Trump also could opt for escalating cyber attacks and other covert actions aimed at undermining the North Korean leadership, a U.S. government source said.

Review could be completed this month

The review is expected to be completed by the end of the month, officials said. Decisions could be held up, however, by the slow pace at which Trump has been filling national security jobs.

Trump is known to have little patience for detailed foreign policy discussions, but officials said he seemed to have heeded a warning from his White House predecessor, Barack Obama, that North Korea would be the most urgent international issue he would face - so much so that he requested intelligence briefings on the issue.

While officials have stressed the need to persuade China to do more to pressure North Korea, Trump's first concrete response to North Korea's missile tests has been to start installing an advanced anti-missile defense system in South Korea, which has incensed Beijing.

Diplomats said the move might reassure U.S. allies but could backfire by antagonizing China, which regards the system as a threat, and make it less willing to step up sanctions on its neighbor.

"You have to adjust and calibrate all the options based on the facts on the ground," said an administration official, who added that media reports highlighting military options were overblown.

"The ability to have sanctions that pack some punch and are more dynamic than we have had in the past is going to be dependent to some extent on Chinese cooperation," he said.

Chinese diplomats argue that Beijing is doing all it can.

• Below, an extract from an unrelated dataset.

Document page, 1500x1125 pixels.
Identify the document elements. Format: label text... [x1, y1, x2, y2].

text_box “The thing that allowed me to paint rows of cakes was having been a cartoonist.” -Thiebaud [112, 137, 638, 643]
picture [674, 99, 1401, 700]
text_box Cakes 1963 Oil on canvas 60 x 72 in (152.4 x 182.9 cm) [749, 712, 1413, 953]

Bonnie Glaser at Washington's Center for Strategic and International Studies said China could close banks that conduct illicit financial transactions with North Korea, prosecute front companies facilitating business, cut off oil exports and expel North Korean workers.

No good military options

Glazer said she saw no good military option. While past talks have failed, she would not be surprised if Trump wanted to try diplomacy.

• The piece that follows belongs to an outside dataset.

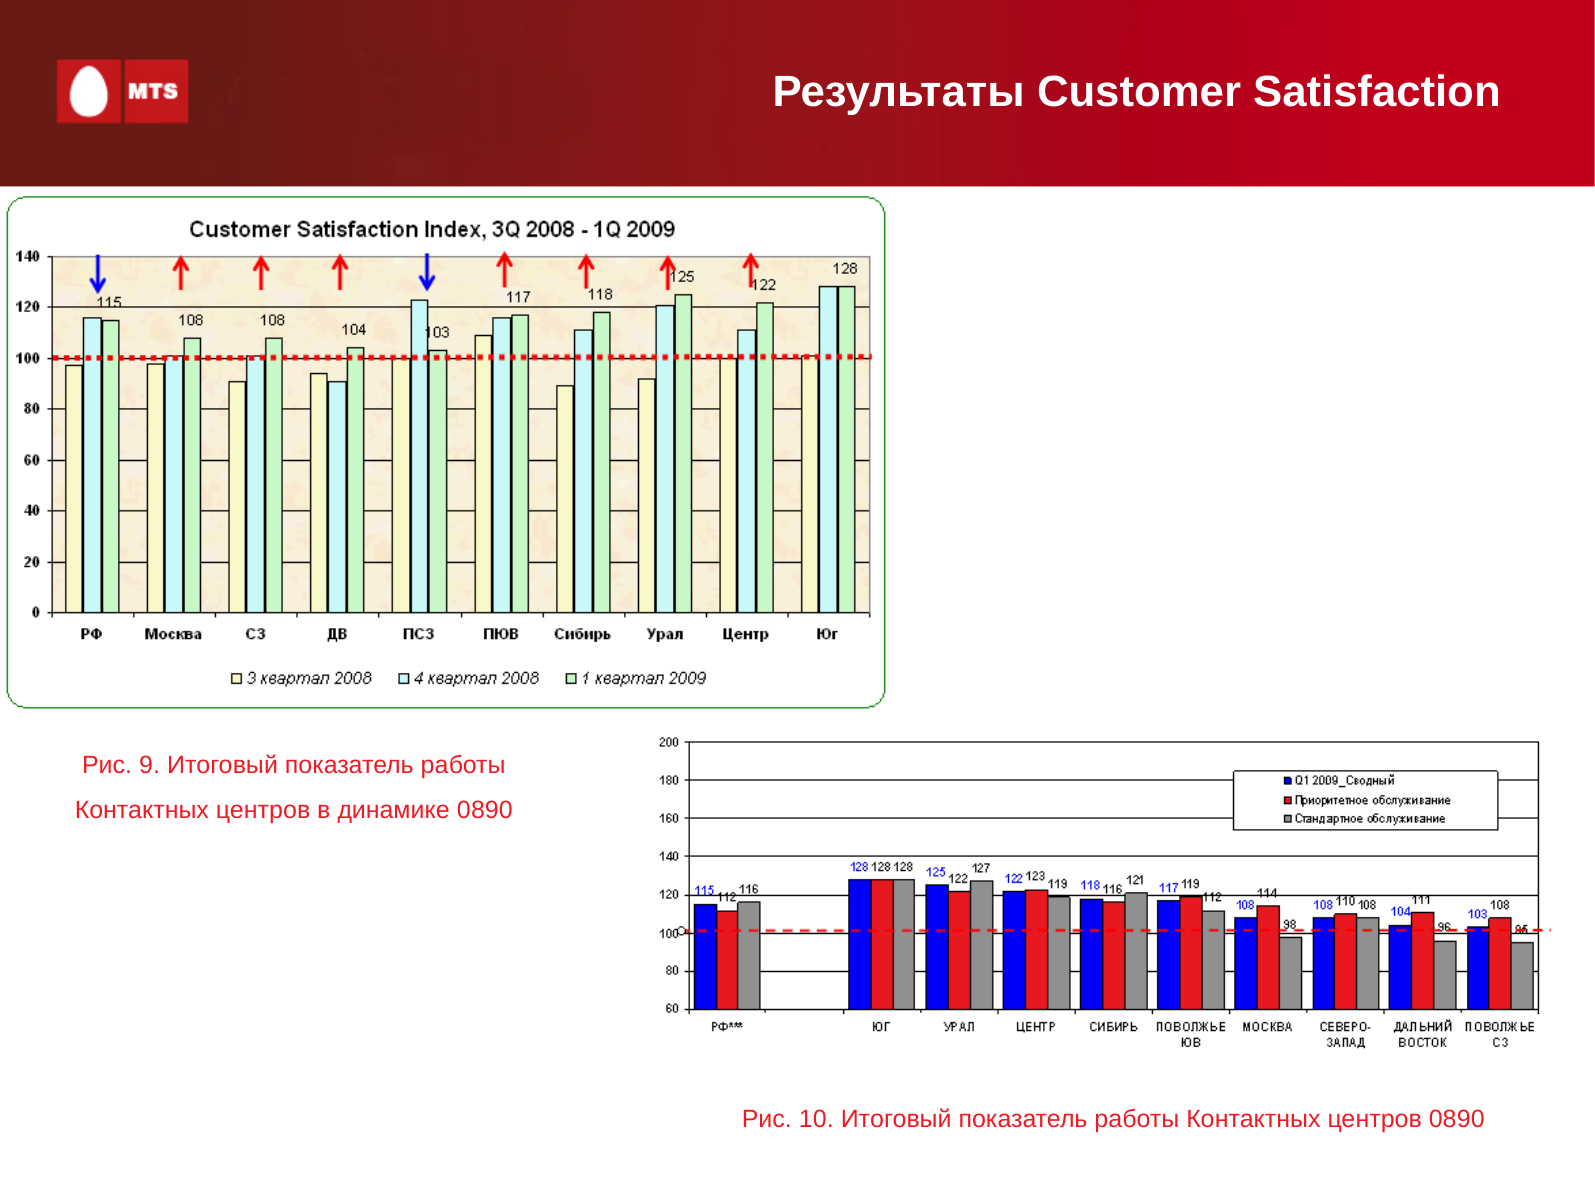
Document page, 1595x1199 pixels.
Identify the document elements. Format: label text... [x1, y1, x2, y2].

One idea could be to discuss a freeze in North Korea's nuclear and missile programs, which would fall short of current demands for nuclear disarmament.

"North Korea may insist on being recognized as a nuclear weapons state as a precondition, in which case the U.S. would have to decide whether to make that concession," she said.

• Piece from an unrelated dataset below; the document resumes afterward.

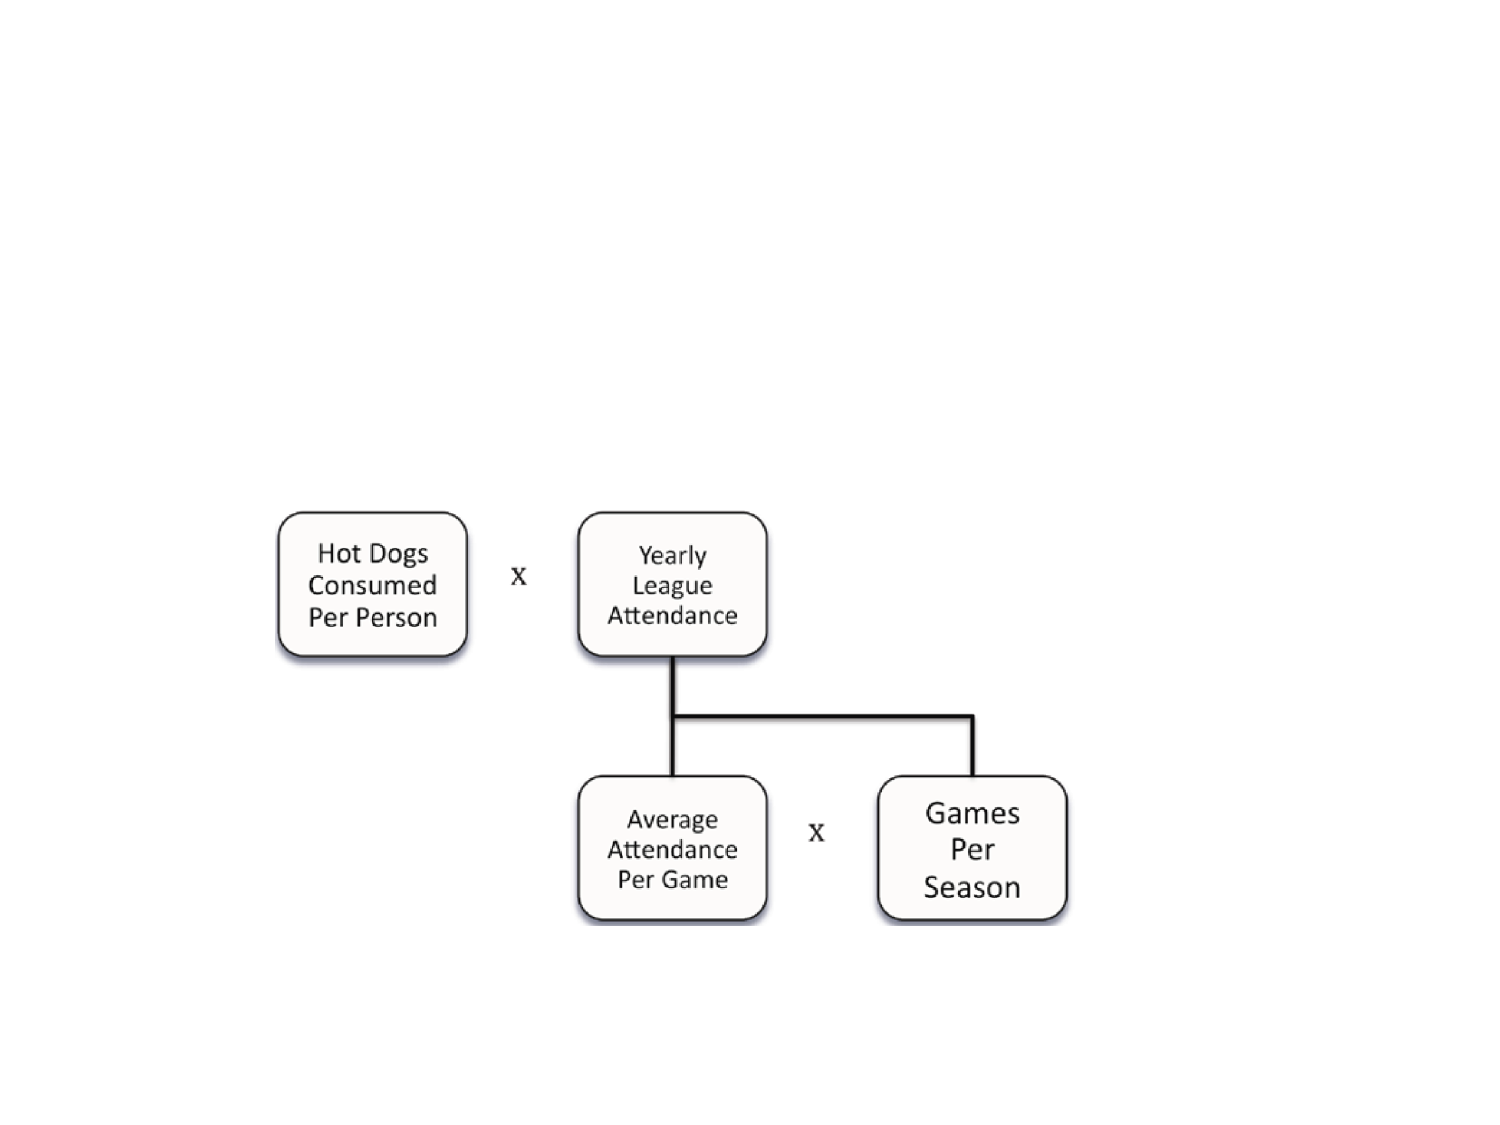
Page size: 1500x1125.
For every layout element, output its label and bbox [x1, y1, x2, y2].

Evans Revere, a former senior diplomat who dealt with Korea under President George W. Bush, said Washington should pressure North Korea with sanctions, military deployments and covert operations.

"Doing this would ... compel the regime to rethink its course and make it more likely to return to dialogue and denuclearization, lest it risk collapse," he said.

Whether Trump will be willing to tolerate the level of risk needed to make such a strategy work remains unclear.

"This is an administration that is more inclined to be averse to regime change than previous administrations," the first administration official said. "That's from the top down."

"This administration intends to come up with options based on the cards we are dealt; not try to change the deck entirely, which is what regime change is."